Like the artist it celebrates, “Cy Twombly: Morocco 1952/1953” does a lot with very little. This clever little exhibit offers insight into the nearly five months the artist spent exploring Morocco with Robert Rauschenberg in the winter of 1952 and spring of 1953. Physical evidence of these adventures is scarce. Both artists traveled light, abandoning large canvases of New York for an aesthetic of snapshots and sketches, but minimal traces coalesce to form a compelling portrayal of a turning point in Twombly’s career.

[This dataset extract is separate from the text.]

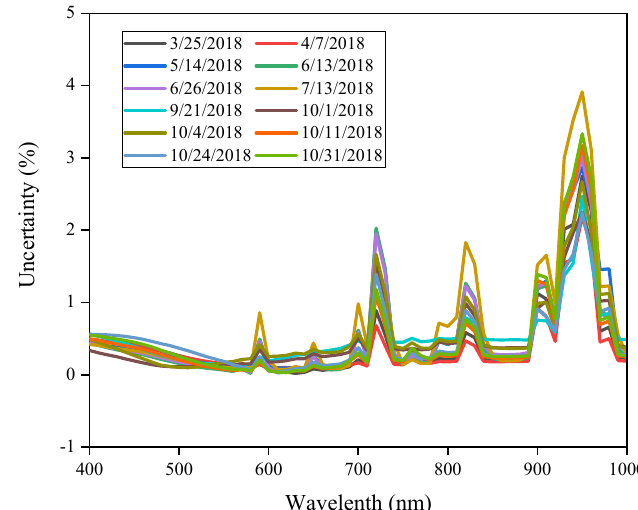
Figure 14. Combined uncertainty of the predicted TOA reflectance caused by atmospheric parameters on the study dates. Table 5. Combined uncertainty of the predicted TOA reflectance caused by atmospheric parameters in bands 2, 3, 4, and 8 of Sentinel-2B/MSI.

The letters and documents on display provide context for the three visual elements of the exhibition: photographs, drawings and a single large canvas Volubilis, on loan from the Menil Collection. This work was completed in 1953, shortly after Twombly returned from his stay in Africa. Titled after an ancient Roman-Berber archaeological site, the painting depicts two abstract mounds radiating with frantic filigree lines, suggesting both a fortress and a phallus. Marks are scratched and dented as well as painted. The use of cheap materials such as wax, paint and chalk implies the urgency of creation as well as the chaos of impending collapse. This frantic and anxious marking vocabulary marked a departure from the relatively meditative compositions that Twombly favored under the tutelage of Franz Klein at Black Mountain College.
Photographs of symbols carved deep into stone foreshadow the raw power of this painting. But such explosive bravado was also produced against a backdrop of private tenderness, expressed in Twombly’s lyrical photographic portraits of his companion. One image shows Rauschenberg contemplating a leaf. His right hand is wrapped around a tree trunk with the delicacy of a sparrow perched on a twig. Such images indicate an affection never fully excavated, just as the ancient site of Volubilis is partially obscured by ruins and dust to this day.